'Inflation relief' checks: Gov. Whitmer to unveil plan that would send rebate checks to taxpayers

The Michigan governor wants to send inflation relief checks to residents as part of the Democrats' new tax cut plan. She will reveal the dollar amount the governor wants in the rebate checks Monday.

Details about the plan were discussed during a 9:15 a.m. press conference. Read about the details for the new proposal here

The checks would be sent to every taxpayer in the state. The idea spawned from a back-and-forth between Republicans and Democrats over how to spend the state's massive budget surplus it's sitting on coming out of the pandemic. 

Democrats had already pushed for other tax relief, like boosting the earned income tax credit for low income residents and cutting the estate tax on Michigan retirees. Both plans have already been introduced in the state House and Senate.
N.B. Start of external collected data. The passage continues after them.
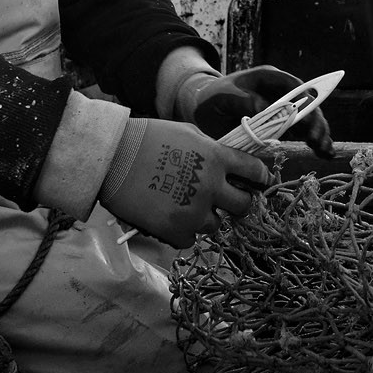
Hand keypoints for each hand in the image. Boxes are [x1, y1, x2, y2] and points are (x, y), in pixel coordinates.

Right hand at [99, 118, 271, 247]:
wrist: (112, 158)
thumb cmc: (147, 138)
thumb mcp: (187, 133)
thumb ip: (211, 149)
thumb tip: (225, 162)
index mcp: (216, 158)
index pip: (254, 171)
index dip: (259, 177)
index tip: (259, 181)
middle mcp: (211, 187)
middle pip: (243, 205)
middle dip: (238, 202)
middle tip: (227, 200)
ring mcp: (194, 212)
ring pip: (216, 224)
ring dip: (206, 217)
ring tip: (187, 206)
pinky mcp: (176, 231)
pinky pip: (192, 239)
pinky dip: (185, 231)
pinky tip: (171, 217)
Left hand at [182, 66, 335, 157]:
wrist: (204, 108)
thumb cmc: (212, 97)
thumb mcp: (223, 96)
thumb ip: (243, 100)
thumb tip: (265, 110)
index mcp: (269, 78)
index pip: (293, 86)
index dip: (304, 101)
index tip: (306, 120)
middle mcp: (281, 92)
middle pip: (307, 104)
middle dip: (315, 122)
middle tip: (316, 142)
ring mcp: (284, 109)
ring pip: (309, 119)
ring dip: (320, 134)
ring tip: (325, 151)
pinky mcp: (282, 126)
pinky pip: (302, 132)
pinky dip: (314, 142)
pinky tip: (325, 153)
But Republicans have pushed for more. They want Michigan to lower the state income tax rate, dropping it from 4.25% to 4.05%.

Michigan could afford it, since it has billions of dollars in extra cash. But the lowered rate would siphon about $600 million from the state budget - which Democrats fret could come back to bite the state in five or six years when the surplus dries up.

MORE: From Right to Work to Michigan's abortion ban, here are the first bills Democrats plan to introduce

A lower income tax rate would amount to savings - but wouldn't be realized until someone gets their taxes and sees how much less money went to the state. The rebate check would be money sent to residents.